Saved data entries
+-------+

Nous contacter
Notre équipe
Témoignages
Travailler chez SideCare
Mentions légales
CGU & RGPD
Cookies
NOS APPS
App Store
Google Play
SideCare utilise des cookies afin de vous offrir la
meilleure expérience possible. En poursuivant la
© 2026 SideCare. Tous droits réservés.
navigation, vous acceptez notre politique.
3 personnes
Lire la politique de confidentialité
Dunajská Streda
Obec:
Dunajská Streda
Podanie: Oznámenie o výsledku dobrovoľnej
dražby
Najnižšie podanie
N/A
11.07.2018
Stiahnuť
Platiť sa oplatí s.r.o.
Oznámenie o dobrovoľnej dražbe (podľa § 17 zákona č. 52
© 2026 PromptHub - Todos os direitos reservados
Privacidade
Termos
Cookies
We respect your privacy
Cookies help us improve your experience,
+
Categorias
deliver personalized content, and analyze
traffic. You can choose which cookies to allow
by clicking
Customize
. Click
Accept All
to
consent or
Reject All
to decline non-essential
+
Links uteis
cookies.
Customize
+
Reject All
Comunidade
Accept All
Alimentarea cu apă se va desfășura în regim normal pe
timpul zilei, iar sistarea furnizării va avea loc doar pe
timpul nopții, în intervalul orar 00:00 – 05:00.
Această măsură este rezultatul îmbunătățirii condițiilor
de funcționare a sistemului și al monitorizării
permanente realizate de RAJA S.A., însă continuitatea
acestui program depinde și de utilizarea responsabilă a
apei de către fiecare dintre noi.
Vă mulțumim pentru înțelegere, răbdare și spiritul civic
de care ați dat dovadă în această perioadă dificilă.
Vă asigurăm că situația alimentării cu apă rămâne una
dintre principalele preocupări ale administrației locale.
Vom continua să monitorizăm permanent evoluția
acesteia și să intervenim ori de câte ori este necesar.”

+-------+

# WORK REQUEST:
Transcribe each entry above exactly as it reads.

# WRITTEN REPLY:
Nous contacter
Notre équipe
Témoignages
Travailler chez SideCare
Mentions légales
CGU & RGPD
Cookies
NOS APPS
App Store
Google Play
SideCare utilise des cookies afin de vous offrir la
meilleure expérience possible. En poursuivant la
© 2026 SideCare. Tous droits réservés.
navigation, vous acceptez notre politique.
3 personnes
Lire la politique de confidentialité
Dunajská Streda
Obec:
Dunajská Streda
Podanie: Oznámenie o výsledku dobrovoľnej
dražby
Najnižšie podanie
N/A
11.07.2018
Stiahnuť
Platiť sa oplatí s.r.o.
Oznámenie o dobrovoľnej dražbe (podľa § 17 zákona č. 52
© 2026 PromptHub - Todos os direitos reservados
Privacidade
Termos
Cookies
We respect your privacy
Cookies help us improve your experience,
+
Categorias
deliver personalized content, and analyze
traffic. You can choose which cookies to allow
by clicking
Customize
. Click
Accept All
to
consent or
Reject All
to decline non-essential
+
Links uteis
cookies.
Customize
+
Reject All
Comunidade
Accept All
Alimentarea cu apă se va desfășura în regim normal pe
timpul zilei, iar sistarea furnizării va avea loc doar pe
timpul nopții, în intervalul orar 00:00 – 05:00.
Această măsură este rezultatul îmbunătățirii condițiilor
de funcționare a sistemului și al monitorizării
permanente realizate de RAJA S.A., însă continuitatea
acestui program depinde și de utilizarea responsabilă a
apei de către fiecare dintre noi.
Vă mulțumim pentru înțelegere, răbdare și spiritul civic
de care ați dat dovadă în această perioadă dificilă.
Vă asigurăm că situația alimentării cu apă rămâne una
dintre principalele preocupări ale administrației locale.
Vom continua să monitorizăm permanent evoluția
acesteia și să intervenim ori de câte ori este necesar.”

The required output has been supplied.